A vingt-six ans, avoir déjà
son biopic au cinéma, c’est la classe ! ou pas...
Le personnage principal, Mark Zuckerberg, est le créateur du
site Facebook, et le film raconte comment a-t-il créé
ce grand machin qui ne sert à rien… ou presque. Pour
saisir la genèse de la chose, il faudrait sans doute être
féru d’informatique ou au moins ne pas se désintéresser
de l’aspect technique des sites internet et de leur piratage
éventuel. Comme c’est loin d’être le cas
de tous les spectateurs potentiels, cet aspect-là du film risque
de paraître bien obscur pour une grande partie du public (j’en
fais partie). Les dialogues vont très vite, les faits s’enchaînent,
les personnages virevoltent, c’est plutôt brillant mais
malheureusement pas très passionnant. Il semble que David Fincher
soit un peu trop fasciné par le phénomène pour
avoir le recul nécessaire et fabriquer un récit compréhensible
par tous. On sent bien la fièvre, le désir de puissance
de certains, la soif de succès, mais on ne s’attache
absolument pas aux différents protagonistes. Ils sont, tous
autant qu’ils sont, parfaitement égoïstes, têtes
à claques, asociaux, très intelligents sans doute mais
dépourvus d’humanité. Le film les montre tels
quels, et on croit Fincher sur paroles (et sur images aussi). Il ne
cherche pas à en faire des héros magnifiques, il ne
célèbre pas leur gloire. Il se contente d’expliquer
comment tout cela s’est réalisé, comment certains
sont tombés en cours de route, comment d’autres en ont
profité. Le plus gros reproche qu’on puisse faire à
Fincher, c’est son manque de point de vue, l’absence de
réflexion plus large sur ce qui semble être le gage de
la réussite dans notre société individualiste
à outrance. Toutes les inventions des deux siècles derniers
n’ont pas généré que du bonheur, loin s’en
faut, mais bon nombre d’entre elles ont tout de même amélioré
la vie de millions de personnes. Est-ce que Facebook change la vie
des gens ? De quelle façon ? Est-ce devenu indispensable dans
le mode de communication de toute une part de la population mondiale
? Si oui, est-ce là un véritable progrès ? Toutes
ces questions sont soigneusement évitées, le sujet du
film est ailleurs, centré sur le personnage du créateur.
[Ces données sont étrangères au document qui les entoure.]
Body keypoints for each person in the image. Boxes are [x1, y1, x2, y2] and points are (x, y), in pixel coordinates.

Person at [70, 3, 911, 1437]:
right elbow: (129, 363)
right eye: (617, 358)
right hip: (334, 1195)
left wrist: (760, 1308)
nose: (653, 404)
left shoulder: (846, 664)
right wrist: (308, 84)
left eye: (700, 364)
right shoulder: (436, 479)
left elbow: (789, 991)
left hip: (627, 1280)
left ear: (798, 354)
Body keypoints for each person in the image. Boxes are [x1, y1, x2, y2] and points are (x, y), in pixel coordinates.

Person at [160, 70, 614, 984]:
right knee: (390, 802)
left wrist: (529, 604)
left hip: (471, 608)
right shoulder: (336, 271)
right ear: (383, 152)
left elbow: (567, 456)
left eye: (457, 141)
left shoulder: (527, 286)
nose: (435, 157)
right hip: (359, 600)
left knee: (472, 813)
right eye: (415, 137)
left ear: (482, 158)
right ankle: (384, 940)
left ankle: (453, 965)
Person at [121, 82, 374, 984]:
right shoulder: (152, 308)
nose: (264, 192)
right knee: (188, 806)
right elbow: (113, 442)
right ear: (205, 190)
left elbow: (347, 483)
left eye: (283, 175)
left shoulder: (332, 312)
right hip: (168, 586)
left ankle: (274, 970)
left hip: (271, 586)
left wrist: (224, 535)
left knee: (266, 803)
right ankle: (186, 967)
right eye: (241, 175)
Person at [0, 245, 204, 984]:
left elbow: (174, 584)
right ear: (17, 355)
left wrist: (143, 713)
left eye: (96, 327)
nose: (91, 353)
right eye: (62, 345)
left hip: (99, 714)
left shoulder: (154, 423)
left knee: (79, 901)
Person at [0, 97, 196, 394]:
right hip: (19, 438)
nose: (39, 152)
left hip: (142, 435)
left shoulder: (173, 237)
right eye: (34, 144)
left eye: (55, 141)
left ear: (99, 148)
Mais là aussi, très peu de questions. Quelques pistes,
quelques éléments de réponses qui semblent d’ailleurs
tellement futiles et ressemblant à des clichés que le
personnage ne devient ni légendaire, ni crédible. Finalement,
la vraie question au sujet de Facebook, ce n’est pas de savoir
qui l’a inventé (si ce n’avait pas été
Mark Zuckerberg, un autre l’aurait fait à l’identique
ou quelque chose de très approchant), la vraie question c’est
de comprendre pourquoi ça marche, pourquoi des millions de
gens se connectent pour savoir qui couche avec qui, quelle musique
leurs collègues préfèrent et quelle tête
leur voisin peut avoir quand il est bourré… Tout cela
n’est pas exactement passionnant, tout comme le film.